ルーナフェルト様、なんて呼んではいるけれど、壁は感じない。
好きか嫌いか、と言われれば好き、なんだと思う。嫌いではないから。
でも、怖いか怖くないかの二択なら怖いの方。あまり怖くないって言ったけれど、どちらか選べと言われれば怖い。あまり、っていうことは少し怖いっていうことと同じだと私は思っている。
ルーナフェルト様に恐怖を感じることは少ない。でもゼロではない。恐怖にも色々あると思う。死の恐怖とか。でもその恐怖が、どんな種類の恐怖なのか私は未だによくわかっていない。
強い人だと思う。精神面でも、戦闘面でも。
いつでも余裕があって。ダメージを受けた所を見たことがない。
強敵なんて言葉はルーナフェルト様は知らないんじゃないだろうか。圧倒的な力で、いつでも戦闘は一瞬だ。
その力が私に向けられたら、と考えたことがなかったわけではない。たぶん向けられることはないと思う。思いたい。
目的があるとか言っていたけど、何をやりたいのかはわからない。教えてくれない。知ると色々怖いことになりそうだから知りたいわけではないけど。
この前は人をトランクに詰めて運んでたし。
刺激がどうこう言ってたし、私に知られたくなかったらしいけど、どうせ会うことになるなら普通に運ぶべきだった思う。何を思えばトランクに人を詰め込むなんて考えが浮かぶんだろうか。あんな狭い所に詰め込まれたら、動けないし暗いしで私なら普通ではいられない。
そんな人と旅というか人探しというか、よくわからないことをしている私はだいぶおかしいと思う。
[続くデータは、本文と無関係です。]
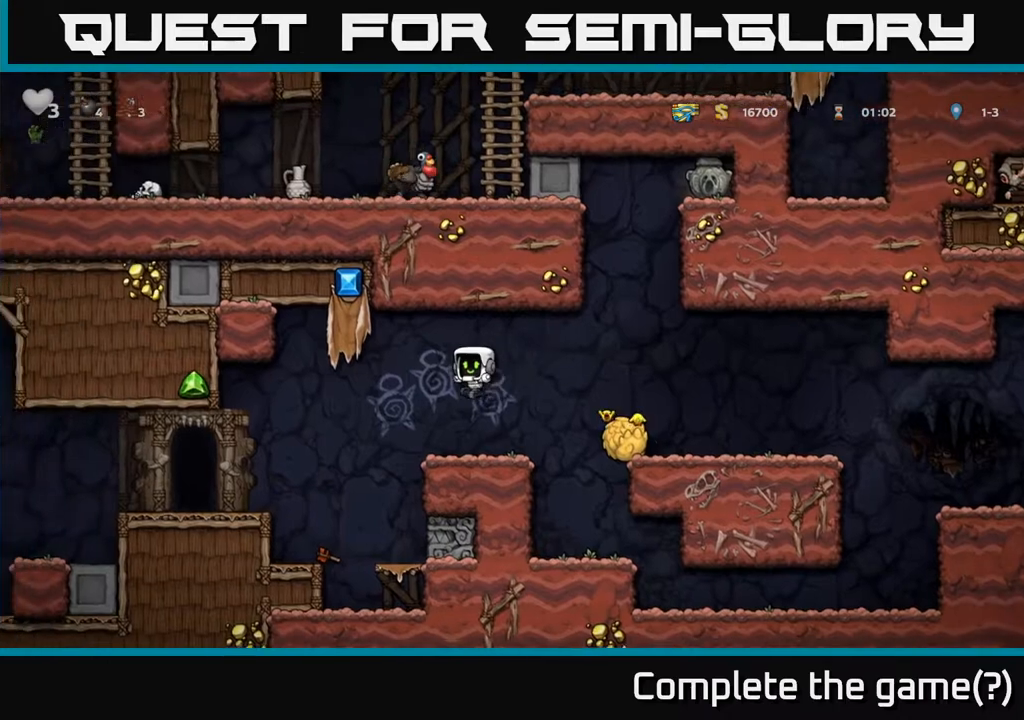
{"buttons": ["A", "DPAD_RIGHT"], "left_stick": "center", "right_stick": "center", "events": [[17, "DPAD_LEFT", "up"], [117, "DPAD_RIGHT", "down"], [300, "A", "down"]]}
人探しは、ルーナフェルト様の方が先に終わってしまった。
そこでルーナフェルト様とは別れると思っていた。ルーナフェルト様のことが終われば私を連れて行く意味はないから。
だけど、ルーナフェルト様は私の人探しも手伝ってくれると言った。
まだすることは終わっていないからだと言っていたけど、それ以外に少しでも私を考えてくれていたなら嬉しい。
でもこんな酷いことをする人だとは思わなかった。
最初にレノさんを見た時は、びっくりした。首から下全てが黒い文様で覆われていて、痩せ細っていて、とても顔色が悪くて。ルーナフェルト様が何となく見つけた病人かと思った。
でも聞けば勇者の仲間で、姉さんを知る人。
そんな人がこんなになることなんてあるのか?偽者なんじゃ?と疑ったけど、話をする内に本物だとわかった。ルーナフェルト様が治療するのかと思っていたけど、ルーナフェルト様はやりたくないと言う。だから私がすることになった。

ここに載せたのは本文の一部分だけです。